Supplied data:
┌──
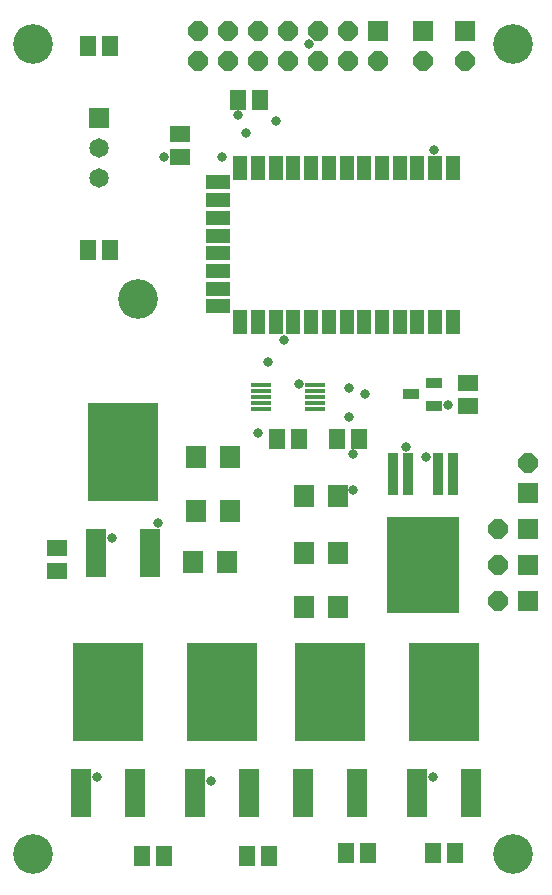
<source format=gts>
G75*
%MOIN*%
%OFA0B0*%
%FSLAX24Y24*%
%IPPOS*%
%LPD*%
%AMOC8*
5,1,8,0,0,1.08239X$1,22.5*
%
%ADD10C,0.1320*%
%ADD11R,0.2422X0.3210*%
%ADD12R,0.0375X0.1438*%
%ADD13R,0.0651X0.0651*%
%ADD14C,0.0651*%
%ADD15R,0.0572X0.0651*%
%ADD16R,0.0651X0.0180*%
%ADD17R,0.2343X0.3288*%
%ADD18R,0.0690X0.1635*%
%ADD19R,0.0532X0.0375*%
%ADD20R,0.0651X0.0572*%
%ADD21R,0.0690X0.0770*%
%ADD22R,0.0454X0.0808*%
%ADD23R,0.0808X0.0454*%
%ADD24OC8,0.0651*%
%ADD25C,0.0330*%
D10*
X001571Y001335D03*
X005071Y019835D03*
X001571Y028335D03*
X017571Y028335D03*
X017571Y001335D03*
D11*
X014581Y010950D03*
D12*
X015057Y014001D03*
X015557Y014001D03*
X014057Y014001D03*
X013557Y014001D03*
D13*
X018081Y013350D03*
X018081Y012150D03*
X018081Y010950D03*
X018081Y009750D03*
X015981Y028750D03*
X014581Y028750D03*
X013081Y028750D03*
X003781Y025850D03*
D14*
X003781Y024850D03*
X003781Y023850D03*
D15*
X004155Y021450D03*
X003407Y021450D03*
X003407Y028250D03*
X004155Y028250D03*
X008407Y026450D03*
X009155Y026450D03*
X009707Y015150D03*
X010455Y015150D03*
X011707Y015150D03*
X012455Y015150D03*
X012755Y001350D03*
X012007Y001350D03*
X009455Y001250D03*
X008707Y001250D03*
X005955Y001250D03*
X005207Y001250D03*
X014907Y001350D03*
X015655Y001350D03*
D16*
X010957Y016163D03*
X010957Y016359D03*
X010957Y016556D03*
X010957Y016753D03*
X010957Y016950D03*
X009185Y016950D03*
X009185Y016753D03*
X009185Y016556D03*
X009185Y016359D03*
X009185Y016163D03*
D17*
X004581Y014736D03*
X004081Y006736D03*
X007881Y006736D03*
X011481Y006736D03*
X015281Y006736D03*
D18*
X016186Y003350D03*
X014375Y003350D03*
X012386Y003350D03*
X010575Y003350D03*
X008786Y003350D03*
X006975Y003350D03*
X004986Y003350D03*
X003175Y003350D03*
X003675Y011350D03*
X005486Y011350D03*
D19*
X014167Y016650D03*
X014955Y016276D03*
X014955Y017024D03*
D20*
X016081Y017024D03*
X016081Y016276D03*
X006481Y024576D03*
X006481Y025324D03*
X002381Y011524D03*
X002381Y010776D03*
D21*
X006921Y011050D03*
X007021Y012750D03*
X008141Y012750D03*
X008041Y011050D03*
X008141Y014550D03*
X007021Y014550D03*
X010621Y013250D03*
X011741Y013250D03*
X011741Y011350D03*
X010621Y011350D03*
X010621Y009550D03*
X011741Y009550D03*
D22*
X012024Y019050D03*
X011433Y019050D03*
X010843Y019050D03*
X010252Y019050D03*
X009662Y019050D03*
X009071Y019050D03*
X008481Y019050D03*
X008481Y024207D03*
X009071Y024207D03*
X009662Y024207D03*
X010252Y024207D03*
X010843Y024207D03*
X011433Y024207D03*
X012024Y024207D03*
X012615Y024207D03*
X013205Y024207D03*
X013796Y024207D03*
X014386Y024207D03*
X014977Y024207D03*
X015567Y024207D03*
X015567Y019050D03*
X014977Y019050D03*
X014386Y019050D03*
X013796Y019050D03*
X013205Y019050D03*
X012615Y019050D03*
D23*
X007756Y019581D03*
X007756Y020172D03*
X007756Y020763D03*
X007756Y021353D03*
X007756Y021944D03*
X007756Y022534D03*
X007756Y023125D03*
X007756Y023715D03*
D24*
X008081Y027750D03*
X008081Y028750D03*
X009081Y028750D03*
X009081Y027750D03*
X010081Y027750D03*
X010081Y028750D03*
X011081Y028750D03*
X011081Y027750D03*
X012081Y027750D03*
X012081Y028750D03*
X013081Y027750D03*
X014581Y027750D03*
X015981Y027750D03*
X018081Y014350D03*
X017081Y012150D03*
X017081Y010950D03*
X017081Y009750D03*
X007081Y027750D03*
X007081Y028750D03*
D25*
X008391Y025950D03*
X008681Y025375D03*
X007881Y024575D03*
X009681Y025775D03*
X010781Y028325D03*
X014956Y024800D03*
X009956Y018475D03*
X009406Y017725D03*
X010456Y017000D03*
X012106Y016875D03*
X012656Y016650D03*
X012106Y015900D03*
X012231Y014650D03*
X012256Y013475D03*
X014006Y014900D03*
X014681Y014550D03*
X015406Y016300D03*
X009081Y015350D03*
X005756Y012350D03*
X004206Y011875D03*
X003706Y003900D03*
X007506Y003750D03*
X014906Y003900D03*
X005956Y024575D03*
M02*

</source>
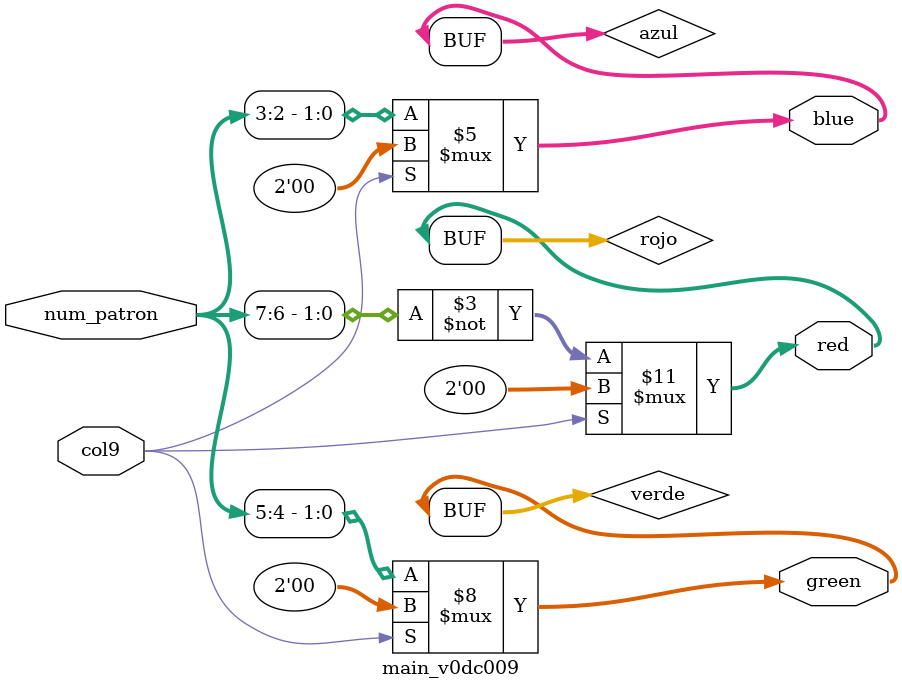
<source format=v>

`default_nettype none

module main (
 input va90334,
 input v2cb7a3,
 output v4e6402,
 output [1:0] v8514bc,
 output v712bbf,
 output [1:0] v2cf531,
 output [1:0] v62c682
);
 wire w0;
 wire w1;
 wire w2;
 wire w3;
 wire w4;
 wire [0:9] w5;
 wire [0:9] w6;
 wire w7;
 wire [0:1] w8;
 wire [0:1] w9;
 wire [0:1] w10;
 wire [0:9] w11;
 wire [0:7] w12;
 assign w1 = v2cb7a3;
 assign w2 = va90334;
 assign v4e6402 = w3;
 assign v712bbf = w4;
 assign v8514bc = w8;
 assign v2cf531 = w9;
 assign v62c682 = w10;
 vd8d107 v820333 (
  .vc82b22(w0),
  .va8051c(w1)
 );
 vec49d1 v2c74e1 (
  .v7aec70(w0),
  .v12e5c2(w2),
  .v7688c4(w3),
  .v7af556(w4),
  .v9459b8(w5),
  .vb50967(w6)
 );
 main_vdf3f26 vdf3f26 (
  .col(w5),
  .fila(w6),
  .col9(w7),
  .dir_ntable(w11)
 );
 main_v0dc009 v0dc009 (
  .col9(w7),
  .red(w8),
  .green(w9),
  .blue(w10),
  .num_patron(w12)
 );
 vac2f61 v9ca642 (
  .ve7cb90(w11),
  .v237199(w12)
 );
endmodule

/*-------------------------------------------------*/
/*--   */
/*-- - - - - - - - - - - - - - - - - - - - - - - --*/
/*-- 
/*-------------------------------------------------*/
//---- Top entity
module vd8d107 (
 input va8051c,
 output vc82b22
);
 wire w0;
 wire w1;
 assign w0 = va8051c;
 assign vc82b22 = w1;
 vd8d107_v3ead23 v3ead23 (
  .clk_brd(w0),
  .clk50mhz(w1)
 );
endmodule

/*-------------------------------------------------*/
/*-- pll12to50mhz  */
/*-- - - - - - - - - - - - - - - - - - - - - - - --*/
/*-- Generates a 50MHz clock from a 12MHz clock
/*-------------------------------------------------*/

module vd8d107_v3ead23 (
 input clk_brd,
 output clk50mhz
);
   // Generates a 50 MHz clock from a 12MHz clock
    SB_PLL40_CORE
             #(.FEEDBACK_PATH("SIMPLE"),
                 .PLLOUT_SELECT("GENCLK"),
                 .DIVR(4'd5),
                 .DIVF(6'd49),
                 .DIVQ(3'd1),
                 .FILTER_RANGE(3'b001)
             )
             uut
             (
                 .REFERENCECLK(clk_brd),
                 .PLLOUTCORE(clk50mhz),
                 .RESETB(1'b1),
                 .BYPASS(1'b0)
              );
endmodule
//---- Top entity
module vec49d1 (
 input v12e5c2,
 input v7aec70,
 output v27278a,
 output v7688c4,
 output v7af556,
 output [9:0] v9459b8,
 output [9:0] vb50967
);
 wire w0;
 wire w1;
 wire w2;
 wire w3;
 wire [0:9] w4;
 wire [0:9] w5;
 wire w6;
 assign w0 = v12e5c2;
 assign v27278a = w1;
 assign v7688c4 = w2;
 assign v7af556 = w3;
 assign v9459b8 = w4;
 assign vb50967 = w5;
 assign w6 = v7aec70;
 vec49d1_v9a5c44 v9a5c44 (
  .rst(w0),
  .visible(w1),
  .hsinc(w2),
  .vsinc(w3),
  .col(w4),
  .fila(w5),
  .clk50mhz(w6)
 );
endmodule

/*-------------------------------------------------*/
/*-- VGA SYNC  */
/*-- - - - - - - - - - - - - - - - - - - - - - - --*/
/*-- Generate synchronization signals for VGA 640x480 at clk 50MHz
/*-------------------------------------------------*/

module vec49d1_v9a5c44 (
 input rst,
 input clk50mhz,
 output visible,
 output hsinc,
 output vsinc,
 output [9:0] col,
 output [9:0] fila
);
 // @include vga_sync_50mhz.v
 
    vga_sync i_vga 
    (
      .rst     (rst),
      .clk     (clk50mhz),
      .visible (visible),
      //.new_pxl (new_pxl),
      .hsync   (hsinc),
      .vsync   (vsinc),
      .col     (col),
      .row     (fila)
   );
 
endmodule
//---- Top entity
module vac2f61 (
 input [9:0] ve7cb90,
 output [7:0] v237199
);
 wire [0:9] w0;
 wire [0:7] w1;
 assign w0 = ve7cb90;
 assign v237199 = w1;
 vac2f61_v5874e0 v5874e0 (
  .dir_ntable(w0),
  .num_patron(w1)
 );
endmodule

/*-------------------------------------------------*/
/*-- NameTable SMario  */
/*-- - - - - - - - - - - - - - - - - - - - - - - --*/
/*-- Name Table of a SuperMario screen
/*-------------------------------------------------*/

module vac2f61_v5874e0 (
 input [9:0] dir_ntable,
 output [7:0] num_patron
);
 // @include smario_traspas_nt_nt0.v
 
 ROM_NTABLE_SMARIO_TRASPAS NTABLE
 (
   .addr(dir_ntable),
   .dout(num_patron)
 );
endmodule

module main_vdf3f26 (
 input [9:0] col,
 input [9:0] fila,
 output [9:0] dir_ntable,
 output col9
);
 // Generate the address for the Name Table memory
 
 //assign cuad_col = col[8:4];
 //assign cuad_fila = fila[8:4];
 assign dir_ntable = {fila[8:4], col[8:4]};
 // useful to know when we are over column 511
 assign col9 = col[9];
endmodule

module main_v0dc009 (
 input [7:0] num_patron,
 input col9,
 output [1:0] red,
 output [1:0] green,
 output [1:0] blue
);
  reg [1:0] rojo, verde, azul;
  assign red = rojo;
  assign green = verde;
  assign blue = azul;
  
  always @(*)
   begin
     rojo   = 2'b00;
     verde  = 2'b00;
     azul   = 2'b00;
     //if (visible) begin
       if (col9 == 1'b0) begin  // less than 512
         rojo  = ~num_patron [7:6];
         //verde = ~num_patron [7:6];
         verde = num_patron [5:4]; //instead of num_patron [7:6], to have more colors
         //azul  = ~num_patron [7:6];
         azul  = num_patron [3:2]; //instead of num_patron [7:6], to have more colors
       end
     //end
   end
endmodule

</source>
└──
┌──
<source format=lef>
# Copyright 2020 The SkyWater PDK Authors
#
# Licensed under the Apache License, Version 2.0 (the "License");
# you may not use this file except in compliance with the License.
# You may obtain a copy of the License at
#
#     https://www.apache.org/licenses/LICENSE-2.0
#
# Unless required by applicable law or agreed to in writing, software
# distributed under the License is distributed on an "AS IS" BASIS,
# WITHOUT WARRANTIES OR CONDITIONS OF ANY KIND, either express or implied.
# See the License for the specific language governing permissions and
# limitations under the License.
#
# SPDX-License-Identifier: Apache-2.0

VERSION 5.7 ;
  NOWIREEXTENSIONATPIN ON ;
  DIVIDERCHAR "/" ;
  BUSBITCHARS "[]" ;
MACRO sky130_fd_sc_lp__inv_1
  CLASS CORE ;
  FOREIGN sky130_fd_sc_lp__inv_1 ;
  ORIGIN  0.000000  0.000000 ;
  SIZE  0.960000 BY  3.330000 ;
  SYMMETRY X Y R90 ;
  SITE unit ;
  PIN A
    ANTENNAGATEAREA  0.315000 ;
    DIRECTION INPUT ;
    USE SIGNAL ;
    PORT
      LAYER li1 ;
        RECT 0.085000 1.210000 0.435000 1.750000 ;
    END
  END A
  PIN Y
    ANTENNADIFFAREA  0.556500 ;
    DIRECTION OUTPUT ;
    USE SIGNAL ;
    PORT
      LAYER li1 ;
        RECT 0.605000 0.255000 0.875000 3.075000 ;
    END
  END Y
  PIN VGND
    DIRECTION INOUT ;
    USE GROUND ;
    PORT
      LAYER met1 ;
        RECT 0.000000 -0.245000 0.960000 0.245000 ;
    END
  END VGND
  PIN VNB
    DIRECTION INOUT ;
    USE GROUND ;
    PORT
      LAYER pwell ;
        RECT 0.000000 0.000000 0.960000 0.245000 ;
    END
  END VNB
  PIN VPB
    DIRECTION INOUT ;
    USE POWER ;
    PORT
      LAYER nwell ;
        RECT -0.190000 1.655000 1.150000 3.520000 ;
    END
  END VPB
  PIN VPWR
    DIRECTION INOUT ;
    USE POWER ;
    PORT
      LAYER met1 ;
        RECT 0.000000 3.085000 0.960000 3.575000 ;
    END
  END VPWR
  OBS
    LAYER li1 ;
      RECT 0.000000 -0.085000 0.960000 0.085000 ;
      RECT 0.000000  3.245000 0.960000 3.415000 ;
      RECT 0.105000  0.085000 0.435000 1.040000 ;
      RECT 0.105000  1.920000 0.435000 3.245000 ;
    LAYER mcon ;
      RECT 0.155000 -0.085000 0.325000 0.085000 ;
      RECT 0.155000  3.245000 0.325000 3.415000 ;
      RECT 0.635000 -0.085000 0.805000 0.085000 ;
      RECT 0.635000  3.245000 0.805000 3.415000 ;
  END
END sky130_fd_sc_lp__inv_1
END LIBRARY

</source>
└──
┌──
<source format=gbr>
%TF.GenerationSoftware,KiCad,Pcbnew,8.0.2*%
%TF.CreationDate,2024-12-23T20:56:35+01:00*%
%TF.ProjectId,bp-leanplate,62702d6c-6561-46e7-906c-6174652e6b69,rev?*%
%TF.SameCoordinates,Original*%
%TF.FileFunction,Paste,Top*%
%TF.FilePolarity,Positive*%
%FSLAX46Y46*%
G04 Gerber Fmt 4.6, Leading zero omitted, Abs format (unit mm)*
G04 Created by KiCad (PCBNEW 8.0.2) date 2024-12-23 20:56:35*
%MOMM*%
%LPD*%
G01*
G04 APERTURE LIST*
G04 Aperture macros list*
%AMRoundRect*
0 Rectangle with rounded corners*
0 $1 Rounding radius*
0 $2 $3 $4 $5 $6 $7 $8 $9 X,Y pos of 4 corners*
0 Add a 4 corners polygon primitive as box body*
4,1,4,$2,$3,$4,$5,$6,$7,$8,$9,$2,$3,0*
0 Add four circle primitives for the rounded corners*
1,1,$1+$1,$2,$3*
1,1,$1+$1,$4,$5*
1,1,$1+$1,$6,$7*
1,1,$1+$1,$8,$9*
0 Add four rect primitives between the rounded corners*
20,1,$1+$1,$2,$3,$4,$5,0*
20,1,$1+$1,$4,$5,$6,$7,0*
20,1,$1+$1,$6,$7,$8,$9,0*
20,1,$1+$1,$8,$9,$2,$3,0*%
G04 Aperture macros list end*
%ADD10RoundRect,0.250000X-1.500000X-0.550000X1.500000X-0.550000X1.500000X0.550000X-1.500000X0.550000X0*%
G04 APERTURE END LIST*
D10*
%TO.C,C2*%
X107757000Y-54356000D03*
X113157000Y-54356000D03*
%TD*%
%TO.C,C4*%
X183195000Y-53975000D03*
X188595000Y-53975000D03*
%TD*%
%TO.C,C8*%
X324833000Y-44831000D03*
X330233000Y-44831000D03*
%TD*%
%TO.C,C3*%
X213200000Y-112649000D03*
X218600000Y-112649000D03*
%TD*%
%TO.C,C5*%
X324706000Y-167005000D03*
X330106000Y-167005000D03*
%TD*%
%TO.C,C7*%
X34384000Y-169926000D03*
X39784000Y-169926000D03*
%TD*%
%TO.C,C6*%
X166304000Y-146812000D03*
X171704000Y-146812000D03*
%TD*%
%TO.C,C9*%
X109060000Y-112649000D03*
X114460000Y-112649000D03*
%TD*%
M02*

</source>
└──
Problem statement: Print exactly the lines of the listing above starting at the line containing "<source format=gts>" and ending at the line containing "X009185Y016163D03*", both included.

Answer below:
<source format=gts>
G75*
%MOIN*%
%OFA0B0*%
%FSLAX24Y24*%
%IPPOS*%
%LPD*%
%AMOC8*
5,1,8,0,0,1.08239X$1,22.5*
%
%ADD10C,0.1320*%
%ADD11R,0.2422X0.3210*%
%ADD12R,0.0375X0.1438*%
%ADD13R,0.0651X0.0651*%
%ADD14C,0.0651*%
%ADD15R,0.0572X0.0651*%
%ADD16R,0.0651X0.0180*%
%ADD17R,0.2343X0.3288*%
%ADD18R,0.0690X0.1635*%
%ADD19R,0.0532X0.0375*%
%ADD20R,0.0651X0.0572*%
%ADD21R,0.0690X0.0770*%
%ADD22R,0.0454X0.0808*%
%ADD23R,0.0808X0.0454*%
%ADD24OC8,0.0651*%
%ADD25C,0.0330*%
D10*
X001571Y001335D03*
X005071Y019835D03*
X001571Y028335D03*
X017571Y028335D03*
X017571Y001335D03*
D11*
X014581Y010950D03*
D12*
X015057Y014001D03*
X015557Y014001D03*
X014057Y014001D03*
X013557Y014001D03*
D13*
X018081Y013350D03*
X018081Y012150D03*
X018081Y010950D03*
X018081Y009750D03*
X015981Y028750D03*
X014581Y028750D03*
X013081Y028750D03*
X003781Y025850D03*
D14*
X003781Y024850D03*
X003781Y023850D03*
D15*
X004155Y021450D03*
X003407Y021450D03*
X003407Y028250D03*
X004155Y028250D03*
X008407Y026450D03*
X009155Y026450D03*
X009707Y015150D03*
X010455Y015150D03*
X011707Y015150D03*
X012455Y015150D03*
X012755Y001350D03*
X012007Y001350D03*
X009455Y001250D03*
X008707Y001250D03*
X005955Y001250D03*
X005207Y001250D03*
X014907Y001350D03*
X015655Y001350D03*
D16*
X010957Y016163D03*
X010957Y016359D03*
X010957Y016556D03*
X010957Y016753D03*
X010957Y016950D03*
X009185Y016950D03*
X009185Y016753D03*
X009185Y016556D03*
X009185Y016359D03*
X009185Y016163D03*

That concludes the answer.